On sanitizers: You brought them up earlier and the conversation moved on without really addressing it. That's a legitimate complaint. Sanitizers (AddressSanitizer, MemorySanitizer, etc.) are extremely effective at what they do. If the claim is "static analysis has been useless for 20 years," that's obviously too strong—plenty of tools have found real bugs and prevented real vulnerabilities.
On the evidence: These LLM-assisted tools are quite new. Curl finding 22 potential issues is interesting but you're right that it's early days. Declaring this definitively transformative based on limited public evidence is probably premature.
But let's be clear about something else:
You've been consistently rude to people trying to engage with you. Multiple people wrote lengthy, substantive responses. You can scroll up and count the paragraphs. Saying "No, they haven't. Just read the thread" is one of the nicest ways you've engaged. You assume we are dishonest or you genuinely can't recognize when someone's making an effort.
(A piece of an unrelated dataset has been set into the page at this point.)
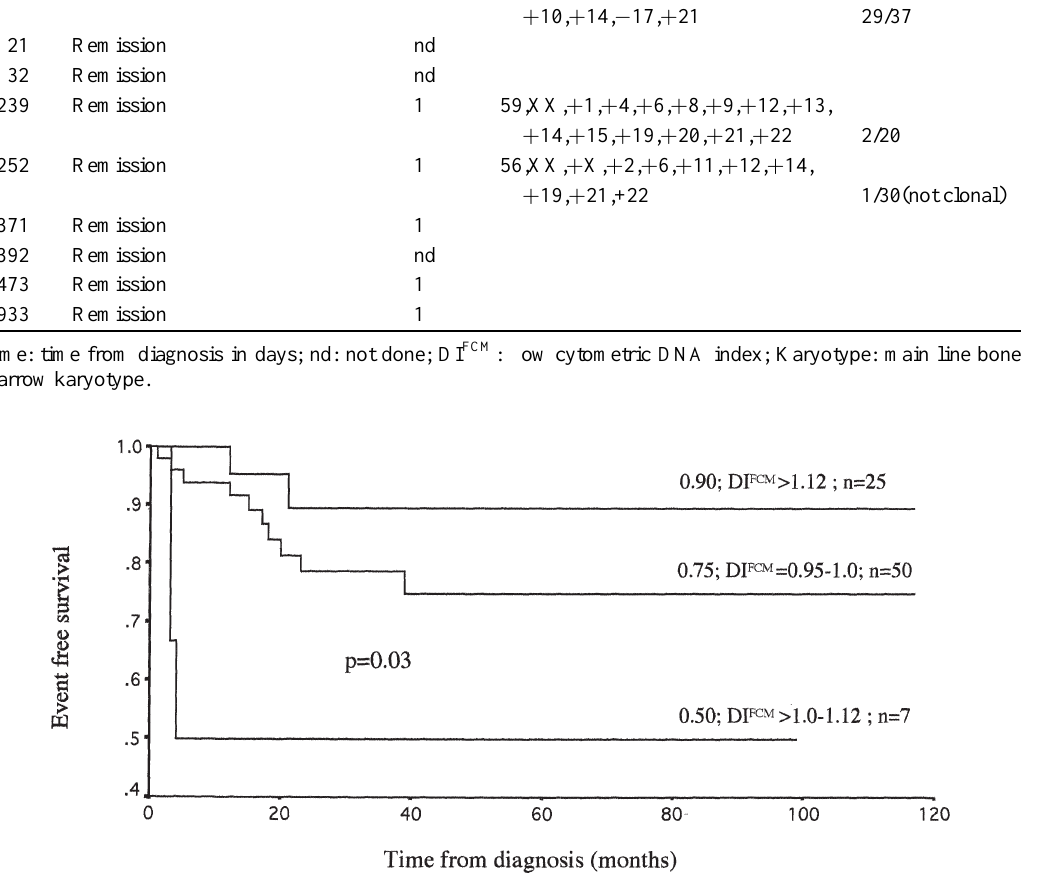
Fig. 4. Probability of event free survival. Cut off points were set at flow cytometric DNA indices (DI FCM ) = 1.0 and 1.12. technique to evaluate ploidy is metaphase karyotyping but also DNA content measurement by flow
When someone asks you to be more courteous, "it's really not my problem" is a dick move. Nobody said you owe anyone deference. The ask was simpler: don't call good-faith engagement manipulation or suppression or ranking. That's basic forum etiquette, not hierarchy.
And this: "You seem to imply that your time somehow is more valuable than mine, that's me who owe you somehow." Nobody implied that. Several people spent time explaining things. You've spent time questioning them. That's symmetrical. What's asymmetrical is that you keep framing their explanations as evasion or authority-wielding while treating your skepticism as pure rationality. That's exhausting to deal with.
Fuck man. I haven't got a paycheck in 2 years. Your time is worth more objectively. You make up reasons to infer we're actually saying "you're worthless", which then require your interlocutor to point of they couldn't have been, as they are objectively worse than you on whatever metric you mind-read they were comparing you on. Really sick behavior, even though I am sure it is unintentional and you really do think you're being put down like we're at the 5th grade lunch table. I've never had to roll over and show my belly and do "I'm unemployed!!11!" thing just to get someone to stop being a dick. I've had to do it twice so far.
On the actual technical question:
The narrower claim (which might be more defensible) is that SAST tools generate enormous amounts of output that requires expert triage, and that triage step has been the bottleneck. Humans don't scale to it; it's tedious and expensive. If LLMs can effectively automate that triage—not find new classes of bugs, but filter and prioritize what existing analyzers already flag—that could be valuable even if the underlying analysis is traditional.
Your architectural model (verbose analyzer → LLM triage) might be basically correct. The disagreement may just be about how significant that triage step is. You think it's 1% of the value. Others think the triage bottleneck was the whole reason these tools didn't work at scale.
That's a real technical question worth discussing. But it requires assuming people disagree with you because they actually disagree, not because they're trying to bamboozle you with credentials.